* _What needs to be done_
Below are the entries. Transcribe exactly the lines from the one with "thumb cmc: (776, 1213)" through the one with "middle tip: (872, 1034)", ends included, and leave out all others.

* _Pose landmark coordinates_

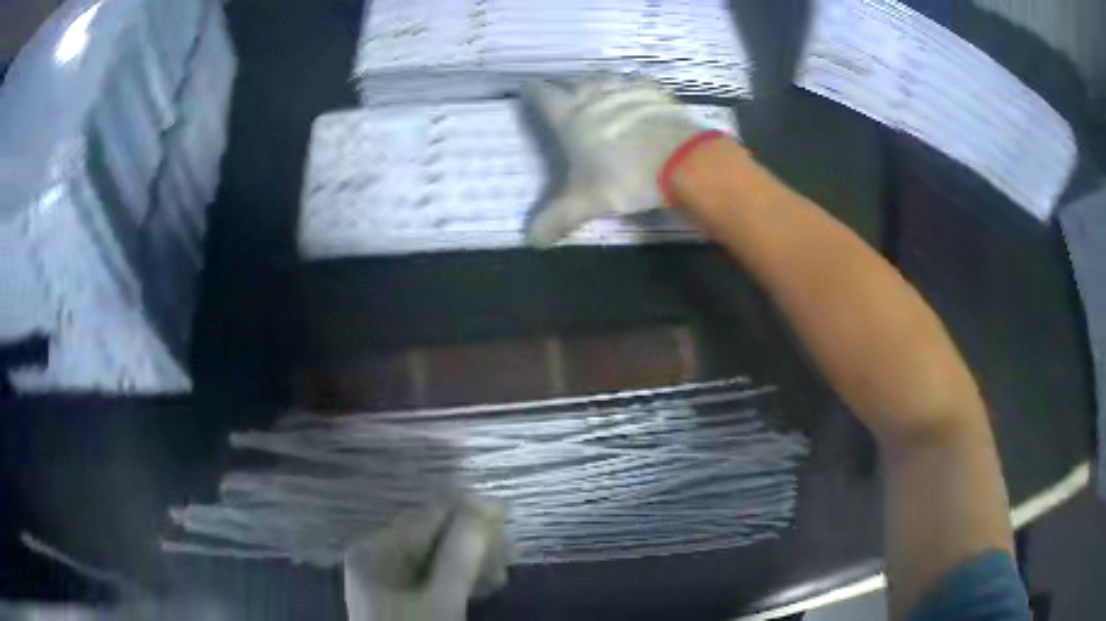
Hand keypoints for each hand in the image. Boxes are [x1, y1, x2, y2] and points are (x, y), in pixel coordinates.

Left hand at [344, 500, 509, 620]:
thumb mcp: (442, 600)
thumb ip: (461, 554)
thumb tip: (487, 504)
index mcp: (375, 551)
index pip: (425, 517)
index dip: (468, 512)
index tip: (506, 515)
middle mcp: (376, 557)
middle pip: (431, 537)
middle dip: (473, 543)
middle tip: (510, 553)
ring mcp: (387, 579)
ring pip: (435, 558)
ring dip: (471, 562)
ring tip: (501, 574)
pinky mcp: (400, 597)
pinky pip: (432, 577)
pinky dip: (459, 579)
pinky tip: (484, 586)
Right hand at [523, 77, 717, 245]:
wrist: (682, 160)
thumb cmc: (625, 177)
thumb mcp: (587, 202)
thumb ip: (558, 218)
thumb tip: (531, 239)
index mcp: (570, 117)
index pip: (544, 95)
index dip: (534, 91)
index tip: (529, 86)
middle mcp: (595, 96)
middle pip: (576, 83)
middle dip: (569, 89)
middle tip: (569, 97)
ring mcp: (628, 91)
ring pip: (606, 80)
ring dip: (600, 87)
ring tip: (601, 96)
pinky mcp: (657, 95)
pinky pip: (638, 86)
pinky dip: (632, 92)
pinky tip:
==
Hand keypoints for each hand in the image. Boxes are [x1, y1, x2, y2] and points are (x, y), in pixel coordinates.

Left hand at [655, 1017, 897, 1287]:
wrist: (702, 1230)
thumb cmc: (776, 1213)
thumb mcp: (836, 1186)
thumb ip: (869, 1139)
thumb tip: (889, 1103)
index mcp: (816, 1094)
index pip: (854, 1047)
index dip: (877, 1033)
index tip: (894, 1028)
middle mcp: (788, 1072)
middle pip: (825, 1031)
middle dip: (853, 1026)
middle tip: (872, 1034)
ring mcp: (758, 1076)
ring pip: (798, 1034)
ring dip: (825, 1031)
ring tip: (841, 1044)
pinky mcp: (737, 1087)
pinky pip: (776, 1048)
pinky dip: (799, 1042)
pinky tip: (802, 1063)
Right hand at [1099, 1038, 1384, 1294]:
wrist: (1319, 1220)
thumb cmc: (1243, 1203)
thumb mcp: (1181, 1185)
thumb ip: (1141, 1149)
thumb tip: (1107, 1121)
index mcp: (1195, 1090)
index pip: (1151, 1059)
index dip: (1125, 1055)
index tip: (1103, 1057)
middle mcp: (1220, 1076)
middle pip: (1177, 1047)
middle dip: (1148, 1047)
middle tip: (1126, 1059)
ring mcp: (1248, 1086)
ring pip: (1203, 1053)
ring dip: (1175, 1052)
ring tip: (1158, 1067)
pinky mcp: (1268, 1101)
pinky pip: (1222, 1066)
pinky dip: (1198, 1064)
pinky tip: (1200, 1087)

* _Solution to this exercise_
thumb cmc: (776, 1213)
thumb mcp: (836, 1186)
thumb ip: (869, 1139)
thumb tip: (889, 1103)
index mcp: (816, 1094)
index pip: (854, 1047)
index dip: (877, 1033)
index tip: (894, 1028)
middle mcp: (788, 1072)
middle pip: (825, 1031)
middle dip: (853, 1026)
middle tip: (872, 1034)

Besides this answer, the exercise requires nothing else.